In 1993 and in 1997, there were some public issues, controversies about mammography. At those times, there were then surveys of women after the impact. About 75 percent kept doing what they were doing. If they were getting mammograms, they kept having mammograms. If they were not, they did not get them.
The other quarter said that they were interested in the issue and thinking about it. We don't know exactly what they did. But, most women followed through on what they had been doing before.
We do recommend if women have concerns that they talk with their physician about it and, obviously, we recommend mammograms.
Ms. Lauran Neergaard: Lauran Neergaard with AP. Could you go into a little more in depth with us about what it was that was different in your view about the studies then Olsen group found? The flaws that they cited seem to go to the very heart of whether the study is to be believed or not. The differences between all causes of mortality versus breast cancer mortality, things like that?
Dr. Allan: I'd like to mention the two major criticisms from the Lancet article. One was on how people were randomized into a screening group, screening mammography group, or a control group. And the other was the issue of what should the outcome be? Should it be breast cancer death or should it be all-cause mortality?
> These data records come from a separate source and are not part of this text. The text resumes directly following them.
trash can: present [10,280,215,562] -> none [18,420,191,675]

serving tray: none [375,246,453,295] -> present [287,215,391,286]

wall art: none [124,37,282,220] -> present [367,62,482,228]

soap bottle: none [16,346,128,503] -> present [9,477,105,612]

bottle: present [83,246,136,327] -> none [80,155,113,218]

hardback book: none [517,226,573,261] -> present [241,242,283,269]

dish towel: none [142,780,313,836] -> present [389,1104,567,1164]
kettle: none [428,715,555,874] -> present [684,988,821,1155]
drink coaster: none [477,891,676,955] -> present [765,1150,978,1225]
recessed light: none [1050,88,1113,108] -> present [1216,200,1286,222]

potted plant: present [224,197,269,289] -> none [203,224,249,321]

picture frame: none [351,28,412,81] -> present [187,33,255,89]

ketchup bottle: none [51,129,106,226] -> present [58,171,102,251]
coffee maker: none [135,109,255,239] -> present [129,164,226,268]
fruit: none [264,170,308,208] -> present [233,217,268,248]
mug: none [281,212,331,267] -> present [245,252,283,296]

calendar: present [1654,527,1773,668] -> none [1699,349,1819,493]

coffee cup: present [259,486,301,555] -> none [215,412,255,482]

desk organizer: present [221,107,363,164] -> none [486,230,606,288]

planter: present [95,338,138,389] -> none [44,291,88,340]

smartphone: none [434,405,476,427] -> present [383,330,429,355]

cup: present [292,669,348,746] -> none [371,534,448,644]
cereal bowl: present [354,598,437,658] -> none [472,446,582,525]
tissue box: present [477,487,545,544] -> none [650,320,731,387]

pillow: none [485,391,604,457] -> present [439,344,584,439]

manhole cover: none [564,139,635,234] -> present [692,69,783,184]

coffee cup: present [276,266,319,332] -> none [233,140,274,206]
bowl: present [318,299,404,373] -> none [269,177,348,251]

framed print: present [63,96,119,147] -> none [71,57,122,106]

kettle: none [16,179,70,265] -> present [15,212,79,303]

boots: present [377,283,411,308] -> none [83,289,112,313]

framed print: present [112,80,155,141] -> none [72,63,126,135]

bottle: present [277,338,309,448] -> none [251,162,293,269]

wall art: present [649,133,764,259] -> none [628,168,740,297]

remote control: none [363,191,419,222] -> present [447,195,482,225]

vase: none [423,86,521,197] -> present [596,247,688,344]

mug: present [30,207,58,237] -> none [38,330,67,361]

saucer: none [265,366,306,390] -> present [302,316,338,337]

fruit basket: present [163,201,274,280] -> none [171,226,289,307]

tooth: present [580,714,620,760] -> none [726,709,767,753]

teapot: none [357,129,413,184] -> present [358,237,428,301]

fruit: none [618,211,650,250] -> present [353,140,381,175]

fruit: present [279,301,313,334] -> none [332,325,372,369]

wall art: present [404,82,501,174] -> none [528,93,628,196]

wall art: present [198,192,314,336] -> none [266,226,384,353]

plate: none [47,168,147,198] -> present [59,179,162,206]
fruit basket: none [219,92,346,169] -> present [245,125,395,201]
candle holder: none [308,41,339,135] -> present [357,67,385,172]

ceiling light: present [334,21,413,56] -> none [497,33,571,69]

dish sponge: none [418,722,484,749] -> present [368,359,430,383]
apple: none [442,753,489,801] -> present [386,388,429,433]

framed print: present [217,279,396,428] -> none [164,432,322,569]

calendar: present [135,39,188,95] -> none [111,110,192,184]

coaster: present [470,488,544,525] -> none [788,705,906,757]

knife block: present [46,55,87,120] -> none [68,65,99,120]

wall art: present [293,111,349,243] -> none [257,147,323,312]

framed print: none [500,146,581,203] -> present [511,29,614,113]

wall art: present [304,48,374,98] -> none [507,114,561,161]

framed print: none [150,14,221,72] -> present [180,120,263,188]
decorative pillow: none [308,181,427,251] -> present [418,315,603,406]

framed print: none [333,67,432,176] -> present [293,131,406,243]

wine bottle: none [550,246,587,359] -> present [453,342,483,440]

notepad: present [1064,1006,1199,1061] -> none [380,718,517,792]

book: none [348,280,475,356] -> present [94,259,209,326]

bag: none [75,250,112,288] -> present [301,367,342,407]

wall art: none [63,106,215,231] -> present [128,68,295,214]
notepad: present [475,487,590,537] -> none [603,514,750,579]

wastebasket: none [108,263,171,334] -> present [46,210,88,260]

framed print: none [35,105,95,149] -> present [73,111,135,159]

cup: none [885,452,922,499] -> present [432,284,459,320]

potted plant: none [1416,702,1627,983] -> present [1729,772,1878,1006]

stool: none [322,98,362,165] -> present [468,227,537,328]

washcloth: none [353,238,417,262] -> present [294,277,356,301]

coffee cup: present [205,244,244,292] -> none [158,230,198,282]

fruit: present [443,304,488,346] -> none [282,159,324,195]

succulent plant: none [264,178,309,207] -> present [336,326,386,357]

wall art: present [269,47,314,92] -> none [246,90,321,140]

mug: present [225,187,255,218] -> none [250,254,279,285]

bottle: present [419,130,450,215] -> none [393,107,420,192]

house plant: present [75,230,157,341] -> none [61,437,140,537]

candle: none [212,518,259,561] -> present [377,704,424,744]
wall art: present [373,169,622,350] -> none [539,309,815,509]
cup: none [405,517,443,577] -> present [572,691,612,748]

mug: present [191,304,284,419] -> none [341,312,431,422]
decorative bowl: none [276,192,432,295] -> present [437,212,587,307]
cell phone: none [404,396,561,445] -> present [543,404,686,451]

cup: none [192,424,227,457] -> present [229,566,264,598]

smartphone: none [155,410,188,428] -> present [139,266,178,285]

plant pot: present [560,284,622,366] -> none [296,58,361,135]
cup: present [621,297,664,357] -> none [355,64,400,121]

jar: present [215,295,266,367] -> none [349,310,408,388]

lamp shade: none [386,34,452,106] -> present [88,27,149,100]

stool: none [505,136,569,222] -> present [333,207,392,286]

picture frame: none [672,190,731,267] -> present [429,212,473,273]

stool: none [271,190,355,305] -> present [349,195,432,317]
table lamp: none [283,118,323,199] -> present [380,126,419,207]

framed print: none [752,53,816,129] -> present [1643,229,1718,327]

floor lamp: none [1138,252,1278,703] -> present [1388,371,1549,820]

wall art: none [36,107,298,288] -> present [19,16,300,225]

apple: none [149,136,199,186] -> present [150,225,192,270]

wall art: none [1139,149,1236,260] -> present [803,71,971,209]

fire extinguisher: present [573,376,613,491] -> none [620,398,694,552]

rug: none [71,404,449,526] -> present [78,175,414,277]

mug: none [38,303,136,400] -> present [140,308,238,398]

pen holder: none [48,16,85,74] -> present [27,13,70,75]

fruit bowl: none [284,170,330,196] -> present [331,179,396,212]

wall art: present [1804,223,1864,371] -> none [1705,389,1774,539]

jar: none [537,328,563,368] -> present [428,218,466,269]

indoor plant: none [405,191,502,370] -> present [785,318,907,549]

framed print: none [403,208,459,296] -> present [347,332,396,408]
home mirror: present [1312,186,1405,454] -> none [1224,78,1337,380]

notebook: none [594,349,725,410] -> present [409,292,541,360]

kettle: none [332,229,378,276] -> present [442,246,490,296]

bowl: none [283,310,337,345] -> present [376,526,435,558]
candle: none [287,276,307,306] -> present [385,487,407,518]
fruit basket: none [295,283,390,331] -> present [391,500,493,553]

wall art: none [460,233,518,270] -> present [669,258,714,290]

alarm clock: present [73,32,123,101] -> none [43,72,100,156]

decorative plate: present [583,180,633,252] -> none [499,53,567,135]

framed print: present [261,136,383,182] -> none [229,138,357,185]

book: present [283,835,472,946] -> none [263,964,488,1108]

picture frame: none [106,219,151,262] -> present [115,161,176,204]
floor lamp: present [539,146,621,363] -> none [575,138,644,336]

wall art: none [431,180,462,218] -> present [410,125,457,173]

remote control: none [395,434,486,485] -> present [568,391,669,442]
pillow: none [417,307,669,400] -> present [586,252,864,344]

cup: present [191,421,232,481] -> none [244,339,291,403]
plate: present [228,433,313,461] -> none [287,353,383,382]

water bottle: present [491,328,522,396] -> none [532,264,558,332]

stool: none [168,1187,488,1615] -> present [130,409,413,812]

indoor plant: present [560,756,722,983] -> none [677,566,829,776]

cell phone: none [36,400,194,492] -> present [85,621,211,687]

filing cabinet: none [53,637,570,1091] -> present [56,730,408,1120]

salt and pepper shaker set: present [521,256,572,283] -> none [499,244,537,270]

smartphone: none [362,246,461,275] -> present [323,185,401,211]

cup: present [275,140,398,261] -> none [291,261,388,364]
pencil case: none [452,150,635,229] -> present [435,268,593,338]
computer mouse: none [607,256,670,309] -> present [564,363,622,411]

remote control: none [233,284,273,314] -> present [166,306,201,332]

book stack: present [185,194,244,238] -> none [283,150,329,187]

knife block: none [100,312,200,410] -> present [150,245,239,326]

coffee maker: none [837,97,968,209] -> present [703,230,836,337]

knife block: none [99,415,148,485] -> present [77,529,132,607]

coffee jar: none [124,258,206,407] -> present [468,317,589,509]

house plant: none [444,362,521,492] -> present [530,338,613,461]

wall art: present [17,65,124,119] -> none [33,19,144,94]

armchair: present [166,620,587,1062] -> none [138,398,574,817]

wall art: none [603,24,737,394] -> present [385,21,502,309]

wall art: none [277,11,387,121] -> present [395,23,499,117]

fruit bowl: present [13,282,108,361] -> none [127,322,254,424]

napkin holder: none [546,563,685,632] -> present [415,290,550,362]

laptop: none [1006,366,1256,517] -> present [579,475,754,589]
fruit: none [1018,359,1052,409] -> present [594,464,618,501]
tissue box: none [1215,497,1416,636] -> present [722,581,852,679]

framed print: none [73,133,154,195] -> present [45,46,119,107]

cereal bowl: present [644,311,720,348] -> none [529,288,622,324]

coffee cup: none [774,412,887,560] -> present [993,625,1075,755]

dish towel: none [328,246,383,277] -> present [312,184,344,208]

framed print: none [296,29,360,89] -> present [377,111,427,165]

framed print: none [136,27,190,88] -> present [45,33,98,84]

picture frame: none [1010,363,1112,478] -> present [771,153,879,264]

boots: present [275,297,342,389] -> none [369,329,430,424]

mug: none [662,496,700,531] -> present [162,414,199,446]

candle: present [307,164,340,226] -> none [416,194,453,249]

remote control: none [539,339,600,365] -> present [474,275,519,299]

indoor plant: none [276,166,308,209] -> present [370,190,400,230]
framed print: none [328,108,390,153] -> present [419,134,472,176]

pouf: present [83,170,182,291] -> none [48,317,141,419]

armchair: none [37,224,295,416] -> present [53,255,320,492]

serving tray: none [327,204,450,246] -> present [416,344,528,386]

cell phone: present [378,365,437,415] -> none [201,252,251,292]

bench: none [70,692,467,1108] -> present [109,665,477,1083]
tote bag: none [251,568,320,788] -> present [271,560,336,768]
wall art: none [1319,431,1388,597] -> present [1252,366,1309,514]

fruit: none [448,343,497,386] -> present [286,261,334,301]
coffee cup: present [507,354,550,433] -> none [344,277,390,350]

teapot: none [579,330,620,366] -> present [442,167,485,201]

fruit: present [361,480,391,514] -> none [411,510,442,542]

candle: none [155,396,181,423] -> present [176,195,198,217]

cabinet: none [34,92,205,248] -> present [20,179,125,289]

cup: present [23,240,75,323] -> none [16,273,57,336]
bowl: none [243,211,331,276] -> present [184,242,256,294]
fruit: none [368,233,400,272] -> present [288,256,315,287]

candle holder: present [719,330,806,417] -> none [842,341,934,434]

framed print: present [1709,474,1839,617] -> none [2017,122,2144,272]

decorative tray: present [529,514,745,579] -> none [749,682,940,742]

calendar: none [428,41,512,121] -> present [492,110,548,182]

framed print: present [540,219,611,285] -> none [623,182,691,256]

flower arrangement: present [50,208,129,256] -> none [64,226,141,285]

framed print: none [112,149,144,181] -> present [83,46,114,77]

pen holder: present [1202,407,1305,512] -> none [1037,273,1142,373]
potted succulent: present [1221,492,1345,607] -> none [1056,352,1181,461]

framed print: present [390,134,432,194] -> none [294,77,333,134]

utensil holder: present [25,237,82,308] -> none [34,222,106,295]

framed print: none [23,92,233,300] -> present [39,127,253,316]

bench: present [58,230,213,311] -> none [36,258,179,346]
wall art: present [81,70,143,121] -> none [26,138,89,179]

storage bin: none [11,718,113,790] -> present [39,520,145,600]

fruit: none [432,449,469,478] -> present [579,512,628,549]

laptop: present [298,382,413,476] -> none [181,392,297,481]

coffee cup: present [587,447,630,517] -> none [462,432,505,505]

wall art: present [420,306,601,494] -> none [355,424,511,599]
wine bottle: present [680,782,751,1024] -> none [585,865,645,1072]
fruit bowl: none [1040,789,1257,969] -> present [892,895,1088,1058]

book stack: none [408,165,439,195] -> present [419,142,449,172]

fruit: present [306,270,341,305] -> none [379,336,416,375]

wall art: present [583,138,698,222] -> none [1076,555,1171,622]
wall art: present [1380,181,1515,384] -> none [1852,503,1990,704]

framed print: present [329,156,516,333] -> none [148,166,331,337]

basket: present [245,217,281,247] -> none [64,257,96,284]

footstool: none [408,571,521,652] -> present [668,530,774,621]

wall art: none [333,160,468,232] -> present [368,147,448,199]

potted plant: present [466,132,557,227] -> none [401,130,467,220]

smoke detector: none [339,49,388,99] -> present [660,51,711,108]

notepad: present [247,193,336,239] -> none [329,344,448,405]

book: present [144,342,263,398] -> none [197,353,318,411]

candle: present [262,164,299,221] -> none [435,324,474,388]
Again, we looked at, at the Task Force, through our methods that we use for all of our topics, we looked at the issue of randomization. And many of the studies did randomization by what they call cluster randomization. They took people's birth dates as a block and they would invite them to be—to come in to the screening, to be screened or to be in a control group.
And we looked at whether or not, again, that kind of randomization would bias the results. That's the critical question. Does the randomization create unequal groups and, therefore, the results are biased? And we did not find that—although that's not the ideal method of randomization, better to do it just individually, we did not find that sufficiently biased the results to change the outcome of benefit from screening.
The second issue is really the issue of outcomes. In all eight of the studies the outcome measure that they were designed to look at was death from breast cancer. They were not designed to look at outcome measures from all-cause mortality. And so that, in a way, it's an unfair criticism on the part of the Nordic Center to say that the studies are flawed because they did not look at all-cause mortality. They were not designed to do that.
Dr. Greenwald: Right, and many of the causes would be rather absurd to include and consider.
Let me say that the critique really showed the possibility of flaws. They did not provide evidence of the flaws. And even if they had evidence, you would then have to show that it was severe enough that it would change your interpretation of the results.
I can give you two more examples of this sort of thing. The first mammography trial was done in the United States in New York City, begun in 1963. It was called the HIP Study. Olsen and Gotzsche claimed, and showed I think, that after the women were randomized, more in the mammography group were excluded, about 400-500 more, and that that could have meant that more women with prior breast cancer were excluded from the trial, giving a bias in favor of mammography.
We talked to one of the people that worked on the trial and who is a world-class clinical trialist. He said that, in the 19 years of followup from the beginning of that trial, every breast cancer death was examined and, in both the mammography screened group and the non-screened group, all deaths where the breast cancer was diagnosed prior to onset were excluded. They were excluded from both groups, so there was an adjustment that took into account this potential bias.
A second thing that the critique said was in some of the Swedish studies, the women offered mammograms more often were called dying "with" breast cancer and, in the non-screened group, it was more often said they died "of" breast cancer. And that was described as a potential flaw.
The problem is that, when mammography does what it's supposed to do, that's exactly what happens. People with breast cancer don't die of breast cancer.